_DOCUMENT TEXT_
By Mason B. Webb

On all sides, shells detonated in bloody geysers, bullets churned the water, which looked as if it were agitated by a storm, and wounded Marines, some hideously disfigured and dying, shouted, even begged, for help.” So begins John Wukovits’s latest chronicle of the Pacific campaign, titled One Square Mile of Hell: The Battle for Tarawa (Caliber, New York, 2006, 320 pp., photographs, maps, bibliography, index, $24.95, hardcover), and he maintains the tension of that bloody opening throughoutthe book.

It is probably safe to say that very few of the 35,000 young American Marines who waded ashore on November 20, 1943, had ever heard of the Gilbert Islands or Tarawa Atoll while they were growing up, or had ever pinpointed its main island, Betio, on a map in a high school geography class. But now they were up to their waists in the atoll’s seawater, which was being roiled by bullets and shell fragments, and were clawing their way onto its tropical beaches, dying by the score in an effort to wrest it away from determined Japanese soldiers whose mission was to kill Marines or die trying.

_TASKS AND EXERCISES_
1) Shorten the paragraph of the Tarawa review that opens with "It is probably safe to say," keeping its main facts.
2) Carry the Tarawa review forward, starting after its last sentence.
The material after this point has no role in the work on the Tarawa review.

_PROVIDED MATERIAL_
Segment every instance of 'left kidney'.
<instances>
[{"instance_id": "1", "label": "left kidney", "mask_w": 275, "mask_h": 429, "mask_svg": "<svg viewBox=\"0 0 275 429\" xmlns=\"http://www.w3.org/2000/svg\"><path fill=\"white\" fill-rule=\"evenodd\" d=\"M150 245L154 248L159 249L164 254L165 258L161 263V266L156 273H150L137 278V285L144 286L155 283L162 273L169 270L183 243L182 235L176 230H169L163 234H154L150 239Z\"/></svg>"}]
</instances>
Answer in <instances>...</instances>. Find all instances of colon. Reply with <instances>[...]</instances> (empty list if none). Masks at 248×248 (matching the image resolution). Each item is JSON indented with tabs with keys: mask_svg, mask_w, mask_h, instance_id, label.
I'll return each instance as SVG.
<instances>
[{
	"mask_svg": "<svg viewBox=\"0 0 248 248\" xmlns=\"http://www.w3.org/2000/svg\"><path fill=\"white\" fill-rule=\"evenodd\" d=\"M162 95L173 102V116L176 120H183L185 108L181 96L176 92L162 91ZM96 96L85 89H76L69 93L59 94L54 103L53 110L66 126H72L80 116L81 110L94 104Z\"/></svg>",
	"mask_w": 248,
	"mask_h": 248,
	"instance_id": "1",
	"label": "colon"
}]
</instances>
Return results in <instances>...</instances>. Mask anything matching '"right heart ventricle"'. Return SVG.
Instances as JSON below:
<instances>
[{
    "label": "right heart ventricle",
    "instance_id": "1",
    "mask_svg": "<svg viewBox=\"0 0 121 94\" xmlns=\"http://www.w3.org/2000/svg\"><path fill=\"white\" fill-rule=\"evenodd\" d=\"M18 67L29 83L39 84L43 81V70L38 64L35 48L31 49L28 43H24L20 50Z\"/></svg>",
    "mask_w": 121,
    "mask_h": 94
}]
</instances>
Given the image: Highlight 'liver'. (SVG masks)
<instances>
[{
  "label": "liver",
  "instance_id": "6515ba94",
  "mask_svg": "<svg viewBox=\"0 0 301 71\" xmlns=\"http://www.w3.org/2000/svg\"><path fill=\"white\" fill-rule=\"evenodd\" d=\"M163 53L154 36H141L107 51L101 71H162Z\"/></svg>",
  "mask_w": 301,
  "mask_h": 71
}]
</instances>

_PER-TASK ANSWERS_
1) Few of the 35,000 young American Marines who landed on November 20, 1943, had ever heard of the Gilbert Islands, Tarawa Atoll, or its main island, Betio. Now they waded waist-deep through water churned by bullets and shell fragments and clawed onto the beaches. They died by the score trying to take the island from Japanese soldiers whose mission was to kill Marines or die trying.

2)
And try they did. Of the atoll’s nearly 8,000 defenders (which included Korean civilian laborers pressed into service by the Japanese), nearly all of them were wiped out in the four-day battle. U.S. casualties were high, also. Out of an invading force of 35,000 Marines and Navy personnel, some 1,500 were killed. The battles for Tarawa, Makin, and Betio were precursors to the enormous and costly struggles that would take place across the vast expanse of the Pacific in the next 20 months.

Wukovits, whose stunning Pacific Alamo: The Battle of Wake Island set a new standard for combat chronicling, is an expert at thrusting the reader into the smoke and stench of battle. From his personal interviews with survivors, Wukovits follows a group of young Marines from enlistment, through boot camp, and then on their long voyage across the Pacific, where they faced death on a massive scale.

Few other authors can weave personal memoirs with factual historical narrative with Wukovits’s skill and achieve the overall effect of placing the reader smack in the middle of the action. Over and above that, Wukovits, who writes frequently for WWII History, dramatically demonstrates the amount of courage it took to defeat a tenacious enemy who had nothing to live for.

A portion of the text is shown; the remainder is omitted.